Die Vereinte Dienstleistungsgewerkschaft (ver.di) ruft die Beschäftigten des CineStar Leipzig und Magdeburg am heutigen Donnerstag (19.03.2026) im Rahmen der bundesweiten Tarifverhandlung erneut zu einem Warnstreik auf. Die Beschäftigten beider Standorte führen damit den zweiten Warnstreik in der Tarifrunde durch.
„Nach nunmehr 2 Verhandlungsrunden hat CineStar gerade einmal ein Angebot in Höhe von fünf Cent über dem gesetzlichen Mindestlohn als Einstiegsgehalt vorgelegt. Der Arbeitgeber sagt, Kino sei ein Niedriglohnsektor und wer mehr wolle, könne ja woanders arbeiten. Das lassen sich die Beschäftigten nicht bieten und setzen mit dem Warnstreik, der gleichzeitig an beiden Standorten stattfindet, ein deutliches Zeichen dagegen.“ sagt Lucas Munzke, stellvertretender Landesbezirksfachbereichsleiter A im ver.di Landesbezirk Sachsen, Sachsen-Anhalt und Thüringen.
Der Warnstreik wird voraussichtlich Auswirkungen für eine erhebliche Anzahl von Kinobesucherinnen und Kinobesuchern haben und bis zum 20.03.2026 um 03:00 Uhr andauern.

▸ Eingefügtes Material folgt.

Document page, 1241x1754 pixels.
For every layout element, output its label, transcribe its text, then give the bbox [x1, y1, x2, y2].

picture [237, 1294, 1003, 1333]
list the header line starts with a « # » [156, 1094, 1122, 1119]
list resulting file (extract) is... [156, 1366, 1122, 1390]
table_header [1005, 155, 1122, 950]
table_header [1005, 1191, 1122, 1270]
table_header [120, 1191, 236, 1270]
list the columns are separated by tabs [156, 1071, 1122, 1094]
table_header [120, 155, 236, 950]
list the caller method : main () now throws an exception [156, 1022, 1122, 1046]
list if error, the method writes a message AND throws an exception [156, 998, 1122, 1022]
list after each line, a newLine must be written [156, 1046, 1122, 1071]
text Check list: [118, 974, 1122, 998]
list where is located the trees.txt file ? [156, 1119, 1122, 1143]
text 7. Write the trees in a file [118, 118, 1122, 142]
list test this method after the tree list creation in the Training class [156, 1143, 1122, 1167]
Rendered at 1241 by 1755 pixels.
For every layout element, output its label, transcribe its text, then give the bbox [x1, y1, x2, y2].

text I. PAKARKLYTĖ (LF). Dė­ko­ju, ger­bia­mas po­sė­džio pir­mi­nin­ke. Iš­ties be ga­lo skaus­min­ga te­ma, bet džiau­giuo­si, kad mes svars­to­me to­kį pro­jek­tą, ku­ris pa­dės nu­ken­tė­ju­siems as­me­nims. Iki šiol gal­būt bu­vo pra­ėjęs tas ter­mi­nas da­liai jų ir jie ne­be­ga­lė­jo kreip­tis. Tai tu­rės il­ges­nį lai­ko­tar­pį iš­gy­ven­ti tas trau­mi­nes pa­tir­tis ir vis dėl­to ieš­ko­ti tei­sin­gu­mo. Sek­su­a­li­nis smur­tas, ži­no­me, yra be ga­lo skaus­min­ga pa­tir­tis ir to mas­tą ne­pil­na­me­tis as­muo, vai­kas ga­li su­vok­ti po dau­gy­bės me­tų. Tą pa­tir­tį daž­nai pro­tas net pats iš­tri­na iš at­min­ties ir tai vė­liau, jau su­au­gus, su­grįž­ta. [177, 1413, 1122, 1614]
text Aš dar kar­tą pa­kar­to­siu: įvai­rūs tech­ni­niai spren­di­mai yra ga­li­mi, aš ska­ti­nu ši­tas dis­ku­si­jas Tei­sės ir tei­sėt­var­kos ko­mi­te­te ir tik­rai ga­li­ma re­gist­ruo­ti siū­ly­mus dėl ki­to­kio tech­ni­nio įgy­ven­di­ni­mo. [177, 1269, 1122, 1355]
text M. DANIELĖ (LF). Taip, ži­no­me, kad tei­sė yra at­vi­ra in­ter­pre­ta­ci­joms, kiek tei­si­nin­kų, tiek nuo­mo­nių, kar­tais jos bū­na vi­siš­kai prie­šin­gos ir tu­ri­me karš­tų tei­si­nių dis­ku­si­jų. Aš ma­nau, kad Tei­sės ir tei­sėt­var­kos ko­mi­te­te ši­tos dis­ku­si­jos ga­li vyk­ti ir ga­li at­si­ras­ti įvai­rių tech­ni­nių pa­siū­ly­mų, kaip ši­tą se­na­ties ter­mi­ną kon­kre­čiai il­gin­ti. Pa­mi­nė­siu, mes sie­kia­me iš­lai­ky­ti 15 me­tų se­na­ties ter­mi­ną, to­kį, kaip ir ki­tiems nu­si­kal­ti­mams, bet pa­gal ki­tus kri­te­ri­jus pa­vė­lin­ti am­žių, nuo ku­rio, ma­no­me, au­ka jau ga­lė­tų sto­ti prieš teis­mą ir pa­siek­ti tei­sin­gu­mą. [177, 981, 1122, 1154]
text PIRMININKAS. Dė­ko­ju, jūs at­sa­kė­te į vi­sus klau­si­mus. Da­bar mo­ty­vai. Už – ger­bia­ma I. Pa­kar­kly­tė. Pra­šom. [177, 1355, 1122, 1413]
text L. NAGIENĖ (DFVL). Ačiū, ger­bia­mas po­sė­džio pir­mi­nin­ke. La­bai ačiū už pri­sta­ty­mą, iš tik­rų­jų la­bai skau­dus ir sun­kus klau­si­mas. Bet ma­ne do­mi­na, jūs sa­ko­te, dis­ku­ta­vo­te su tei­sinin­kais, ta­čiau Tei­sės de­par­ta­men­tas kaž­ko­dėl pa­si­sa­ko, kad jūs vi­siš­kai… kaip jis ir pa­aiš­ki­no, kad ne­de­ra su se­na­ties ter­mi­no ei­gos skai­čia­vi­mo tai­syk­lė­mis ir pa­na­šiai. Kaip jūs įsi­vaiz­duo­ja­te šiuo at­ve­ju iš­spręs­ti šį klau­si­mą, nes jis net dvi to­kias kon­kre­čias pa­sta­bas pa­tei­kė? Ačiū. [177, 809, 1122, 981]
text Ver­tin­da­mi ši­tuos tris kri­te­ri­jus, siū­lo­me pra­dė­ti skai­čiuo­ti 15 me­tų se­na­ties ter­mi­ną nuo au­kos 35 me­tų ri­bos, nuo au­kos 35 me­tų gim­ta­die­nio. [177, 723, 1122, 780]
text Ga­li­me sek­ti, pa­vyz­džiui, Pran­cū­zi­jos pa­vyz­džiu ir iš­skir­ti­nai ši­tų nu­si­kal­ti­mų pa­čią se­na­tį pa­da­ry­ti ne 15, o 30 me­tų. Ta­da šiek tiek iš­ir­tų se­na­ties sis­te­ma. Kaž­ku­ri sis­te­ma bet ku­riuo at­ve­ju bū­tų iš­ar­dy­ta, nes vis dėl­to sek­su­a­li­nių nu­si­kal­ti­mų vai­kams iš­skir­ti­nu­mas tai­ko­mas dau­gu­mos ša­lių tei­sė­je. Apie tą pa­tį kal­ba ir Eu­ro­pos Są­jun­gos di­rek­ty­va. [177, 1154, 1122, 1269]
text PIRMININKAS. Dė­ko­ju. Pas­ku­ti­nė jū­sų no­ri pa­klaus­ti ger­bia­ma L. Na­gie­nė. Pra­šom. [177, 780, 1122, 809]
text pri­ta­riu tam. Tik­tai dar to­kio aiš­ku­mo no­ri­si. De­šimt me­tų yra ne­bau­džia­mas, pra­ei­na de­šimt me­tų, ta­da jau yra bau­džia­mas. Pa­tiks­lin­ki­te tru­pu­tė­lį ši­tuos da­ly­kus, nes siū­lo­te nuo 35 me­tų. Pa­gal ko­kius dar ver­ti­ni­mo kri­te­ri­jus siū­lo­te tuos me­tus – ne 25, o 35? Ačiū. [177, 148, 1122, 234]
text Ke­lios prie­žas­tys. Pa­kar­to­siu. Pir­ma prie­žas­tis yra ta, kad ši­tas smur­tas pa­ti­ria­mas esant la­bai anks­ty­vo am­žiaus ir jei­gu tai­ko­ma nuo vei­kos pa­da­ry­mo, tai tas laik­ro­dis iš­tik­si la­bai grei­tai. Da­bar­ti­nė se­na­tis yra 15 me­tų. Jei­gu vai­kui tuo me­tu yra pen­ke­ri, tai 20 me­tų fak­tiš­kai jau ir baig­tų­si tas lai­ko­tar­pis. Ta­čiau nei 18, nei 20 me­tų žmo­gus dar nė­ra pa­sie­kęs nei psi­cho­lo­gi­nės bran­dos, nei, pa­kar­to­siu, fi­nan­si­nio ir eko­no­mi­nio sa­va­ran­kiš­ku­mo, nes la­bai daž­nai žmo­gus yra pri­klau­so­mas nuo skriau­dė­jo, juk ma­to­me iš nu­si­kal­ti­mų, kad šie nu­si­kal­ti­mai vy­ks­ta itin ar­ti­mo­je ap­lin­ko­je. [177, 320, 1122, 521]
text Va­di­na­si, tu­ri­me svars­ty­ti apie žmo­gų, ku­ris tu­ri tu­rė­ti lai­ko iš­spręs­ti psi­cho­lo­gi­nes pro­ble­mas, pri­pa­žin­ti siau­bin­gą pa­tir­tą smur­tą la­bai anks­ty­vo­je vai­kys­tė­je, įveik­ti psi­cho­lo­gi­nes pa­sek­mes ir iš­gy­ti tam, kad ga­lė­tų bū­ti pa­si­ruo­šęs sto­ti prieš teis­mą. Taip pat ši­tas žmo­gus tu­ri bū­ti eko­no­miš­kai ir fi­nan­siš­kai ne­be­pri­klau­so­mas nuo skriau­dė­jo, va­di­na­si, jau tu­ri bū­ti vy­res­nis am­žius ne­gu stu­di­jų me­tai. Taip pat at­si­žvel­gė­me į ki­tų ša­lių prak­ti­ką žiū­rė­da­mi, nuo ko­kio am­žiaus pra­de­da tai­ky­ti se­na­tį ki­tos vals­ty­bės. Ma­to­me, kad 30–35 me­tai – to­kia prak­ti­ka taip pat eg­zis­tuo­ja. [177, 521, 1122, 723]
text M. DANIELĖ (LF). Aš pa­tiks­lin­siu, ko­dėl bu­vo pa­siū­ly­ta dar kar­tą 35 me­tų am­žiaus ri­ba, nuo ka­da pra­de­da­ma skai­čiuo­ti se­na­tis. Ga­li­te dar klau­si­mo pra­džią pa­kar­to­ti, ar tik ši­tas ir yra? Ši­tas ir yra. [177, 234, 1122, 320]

Für die Beschäftigten am Magdeburger Standort ist dies bereits der zweite Warnstreik in dieser Woche.
„Die Geschäftsführung hat durch ihre Investitionen in IMAX-Säle und aufwendige Umbaumaßnahmen gezeigt, dass das Kinogeschäft weiterhin lukrativ und vor allem Geld vorhanden ist. Den Angestellten, die ihre Einnahmen erwirtschaften und dadurch diese Investitionen erst ermöglichen, nun mit einem Tarifangebot in Höhe von 5 Cent über dem Mindestlohn abzuspeisen, ist eine bodenlose Frechheit, die wir uns nicht länger gefallen lassen!“ so die Beschäftigten des Leipziger CineStar.
Die Beschäftigten von CineStar fordern:
- Die Tarifgehälter der Beschäftigten des CineStar Kinos werden in der Eingangsstufe um 3 auf 16,00 Euro angehoben
- Für Beschäftigte, die länger als 10 Jahre beschäftigt sind, werden die Tarifgehälter um 3,50 Euro angehoben
- Für Beschäftigte, die länger als 25 Jahre beschäftigt sind, werden die Tarifgehälter um 4,50 Euro angehoben
- Die prozentualen Abstände der übrigen Stufen werden beibehalten.